France became the first European country to prohibit the wearing of the full veil in public places when it introduced the ban on April 11. The country’s President, Nicolas Sarkozy, last year labelled the burqa “a sign of servitude” and said it was not welcome in France, which is home to about five million Muslims.

Offenders are fined €150 ($216) and ordered to attend citizenship classes.

Like many European hot spots, France attracts a vast number of visitors from the Middle
East during the hot summer months. Many cafes offer Arab delicacies and shisha pipes while some shops Paris operator longer working hours to accommodate the region’s late night shopping habits.

Around 215,000 Middle Easterners visited Paris last year.
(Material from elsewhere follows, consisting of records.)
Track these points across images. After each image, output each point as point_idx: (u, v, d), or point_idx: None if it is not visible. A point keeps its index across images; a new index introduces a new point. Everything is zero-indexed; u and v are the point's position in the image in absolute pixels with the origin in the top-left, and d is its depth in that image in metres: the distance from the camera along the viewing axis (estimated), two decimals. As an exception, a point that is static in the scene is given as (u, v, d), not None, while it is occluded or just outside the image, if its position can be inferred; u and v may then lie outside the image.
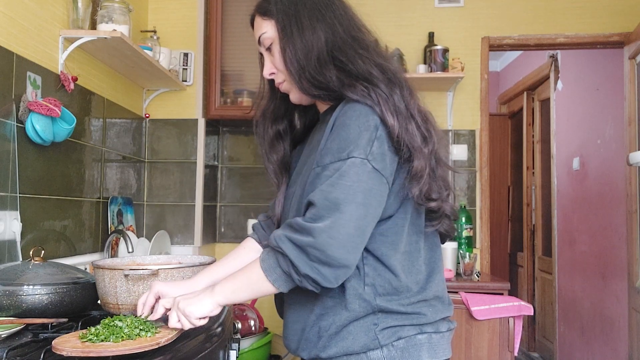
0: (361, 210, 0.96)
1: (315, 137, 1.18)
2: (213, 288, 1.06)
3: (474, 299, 2.36)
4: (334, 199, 0.95)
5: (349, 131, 1.00)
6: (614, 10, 3.03)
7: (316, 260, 0.94)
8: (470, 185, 3.09)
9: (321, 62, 1.08)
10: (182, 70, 2.86)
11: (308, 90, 1.11)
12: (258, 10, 1.16)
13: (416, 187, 1.03)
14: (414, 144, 1.02)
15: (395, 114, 1.02)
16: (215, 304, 1.05)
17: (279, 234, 0.99)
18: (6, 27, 1.70)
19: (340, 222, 0.94)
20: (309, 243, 0.94)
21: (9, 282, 1.32)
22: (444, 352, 1.09)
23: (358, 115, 1.01)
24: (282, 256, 0.98)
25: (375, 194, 0.99)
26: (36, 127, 1.73)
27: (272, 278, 0.99)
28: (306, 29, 1.09)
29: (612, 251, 3.45)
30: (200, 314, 1.04)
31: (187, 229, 2.84)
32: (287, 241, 0.97)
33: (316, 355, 1.07)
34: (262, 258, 1.01)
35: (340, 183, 0.96)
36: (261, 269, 1.00)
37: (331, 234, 0.94)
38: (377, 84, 1.04)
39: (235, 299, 1.05)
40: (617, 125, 3.36)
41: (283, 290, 1.01)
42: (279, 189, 1.24)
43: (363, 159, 0.98)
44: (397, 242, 1.06)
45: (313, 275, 0.95)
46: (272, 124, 1.26)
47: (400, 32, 3.08)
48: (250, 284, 1.03)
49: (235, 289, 1.04)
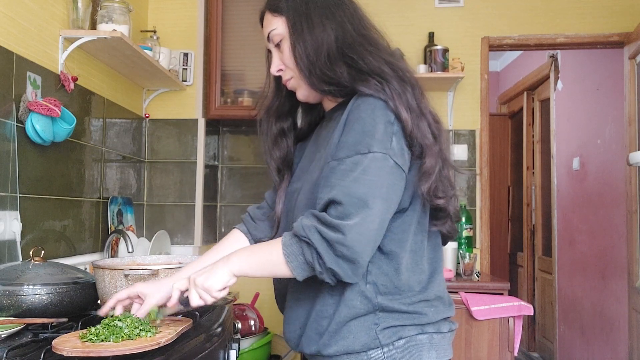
0: (385, 205, 0.98)
1: (321, 135, 1.18)
2: (228, 257, 1.04)
3: (474, 299, 2.36)
4: (360, 196, 0.95)
5: (364, 125, 1.01)
6: (614, 10, 3.03)
7: (341, 256, 0.95)
8: (470, 185, 3.09)
9: (331, 58, 1.09)
10: (182, 70, 2.86)
11: (318, 86, 1.11)
12: (268, 7, 1.17)
13: (426, 184, 1.04)
14: (426, 141, 1.04)
15: (408, 110, 1.03)
16: (231, 273, 1.03)
17: (308, 225, 0.97)
18: (6, 27, 1.70)
19: (368, 220, 0.95)
20: (338, 240, 0.94)
21: (9, 282, 1.32)
22: (445, 353, 1.09)
23: (373, 108, 1.02)
24: (307, 246, 0.97)
25: (396, 189, 1.00)
26: (36, 127, 1.73)
27: (292, 265, 0.99)
28: (316, 26, 1.10)
29: (612, 251, 3.45)
30: (220, 286, 1.03)
31: (187, 229, 2.84)
32: (316, 233, 0.96)
33: (317, 351, 1.07)
34: (284, 243, 1.00)
35: (363, 178, 0.97)
36: (282, 254, 0.99)
37: (360, 231, 0.94)
38: (390, 80, 1.05)
39: (249, 272, 1.03)
40: (617, 125, 3.36)
41: (298, 278, 1.00)
42: (280, 187, 1.24)
43: (384, 154, 0.98)
44: (404, 240, 1.06)
45: (337, 270, 0.95)
46: (276, 121, 1.26)
47: (400, 32, 3.08)
48: (267, 264, 1.02)
49: (252, 263, 1.03)
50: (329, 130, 1.14)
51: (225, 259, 1.05)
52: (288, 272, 1.00)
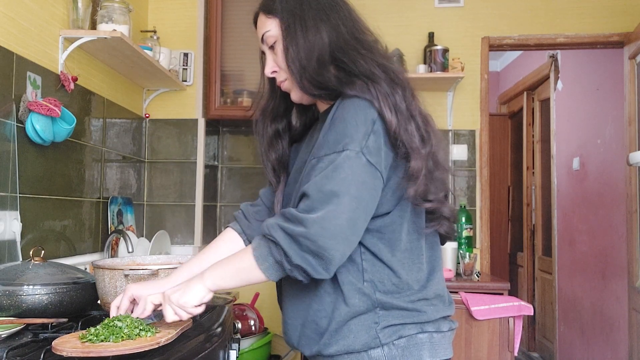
0: (354, 202, 0.97)
1: (314, 136, 1.18)
2: (202, 274, 1.05)
3: (474, 299, 2.36)
4: (327, 191, 0.96)
5: (345, 124, 1.01)
6: (614, 10, 3.03)
7: (307, 251, 0.95)
8: (470, 185, 3.09)
9: (320, 63, 1.08)
10: (182, 70, 2.86)
11: (309, 89, 1.11)
12: (262, 8, 1.17)
13: (412, 187, 1.03)
14: (412, 144, 1.03)
15: (394, 111, 1.03)
16: (206, 289, 1.04)
17: (272, 223, 0.98)
18: (6, 27, 1.70)
19: (332, 214, 0.95)
20: (300, 233, 0.94)
21: (9, 282, 1.32)
22: (445, 352, 1.09)
23: (356, 108, 1.02)
24: (274, 245, 0.98)
25: (368, 187, 0.99)
26: (36, 127, 1.73)
27: (263, 267, 0.99)
28: (310, 29, 1.10)
29: (612, 251, 3.45)
30: (195, 302, 1.04)
31: (187, 229, 2.84)
32: (279, 230, 0.97)
33: (318, 351, 1.07)
34: (254, 246, 1.01)
35: (334, 175, 0.97)
36: (253, 257, 1.00)
37: (323, 225, 0.94)
38: (378, 81, 1.05)
39: (224, 285, 1.04)
40: (617, 125, 3.36)
41: (272, 280, 1.01)
42: (277, 188, 1.24)
43: (358, 152, 0.99)
44: (394, 240, 1.06)
45: (304, 266, 0.95)
46: (272, 122, 1.26)
47: (400, 32, 3.08)
48: (240, 271, 1.02)
49: (225, 275, 1.04)
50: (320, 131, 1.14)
51: (199, 275, 1.06)
52: (261, 276, 1.00)
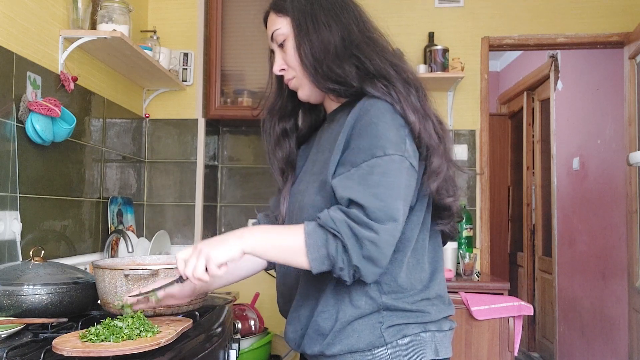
0: (406, 206, 1.00)
1: (323, 137, 1.18)
2: (242, 233, 0.99)
3: (474, 299, 2.36)
4: (385, 199, 0.96)
5: (377, 129, 1.01)
6: (614, 10, 3.03)
7: (367, 256, 0.94)
8: (470, 185, 3.09)
9: (340, 56, 1.09)
10: (182, 70, 2.86)
11: (323, 84, 1.11)
12: (273, 7, 1.17)
13: (434, 183, 1.05)
14: (432, 142, 1.05)
15: (414, 112, 1.04)
16: (241, 250, 0.98)
17: (339, 218, 0.95)
18: (6, 27, 1.70)
19: (398, 223, 0.96)
20: (370, 238, 0.93)
21: (9, 282, 1.32)
22: (446, 351, 1.10)
23: (383, 112, 1.03)
24: (334, 239, 0.95)
25: (411, 190, 1.02)
26: (36, 127, 1.73)
27: (312, 256, 0.95)
28: (322, 26, 1.11)
29: (612, 251, 3.45)
30: (224, 259, 0.97)
31: (187, 229, 2.84)
32: (347, 228, 0.94)
33: (320, 352, 1.07)
34: (308, 232, 0.96)
35: (384, 181, 0.97)
36: (304, 243, 0.96)
37: (393, 234, 0.96)
38: (394, 82, 1.06)
39: (261, 254, 1.00)
40: (617, 125, 3.35)
41: (313, 271, 0.97)
42: (284, 187, 1.24)
43: (401, 156, 1.00)
44: (411, 238, 1.07)
45: (362, 268, 0.95)
46: (279, 121, 1.26)
47: (400, 32, 3.08)
48: (284, 250, 0.99)
49: (266, 245, 0.99)
50: (332, 132, 1.14)
51: (239, 233, 1.00)
52: (304, 263, 0.97)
In spite of accounting for just three percent of the eight million foreigners to visit the French capital, visitors tend to shop more and stay in more expensive hotels, according to the Paris tourism promotion agency show.

Hotels.com, the parent company of the online travel website expedia.com, has seen a 219 percent increase in the number of searches for France from its Arabic Middle East site from April 1 to date.

Searches for Belgium, which in 2010 passed a bill banning any clothing that would obscure the identity of the wearer, have increased 300 percent said the website.

“The new law does not seem to have lessened interest,” said Lizann Peppard, a spokesperson for Hotels.com.

France is the most visited country in the world and has the third largest income in the world from tourism.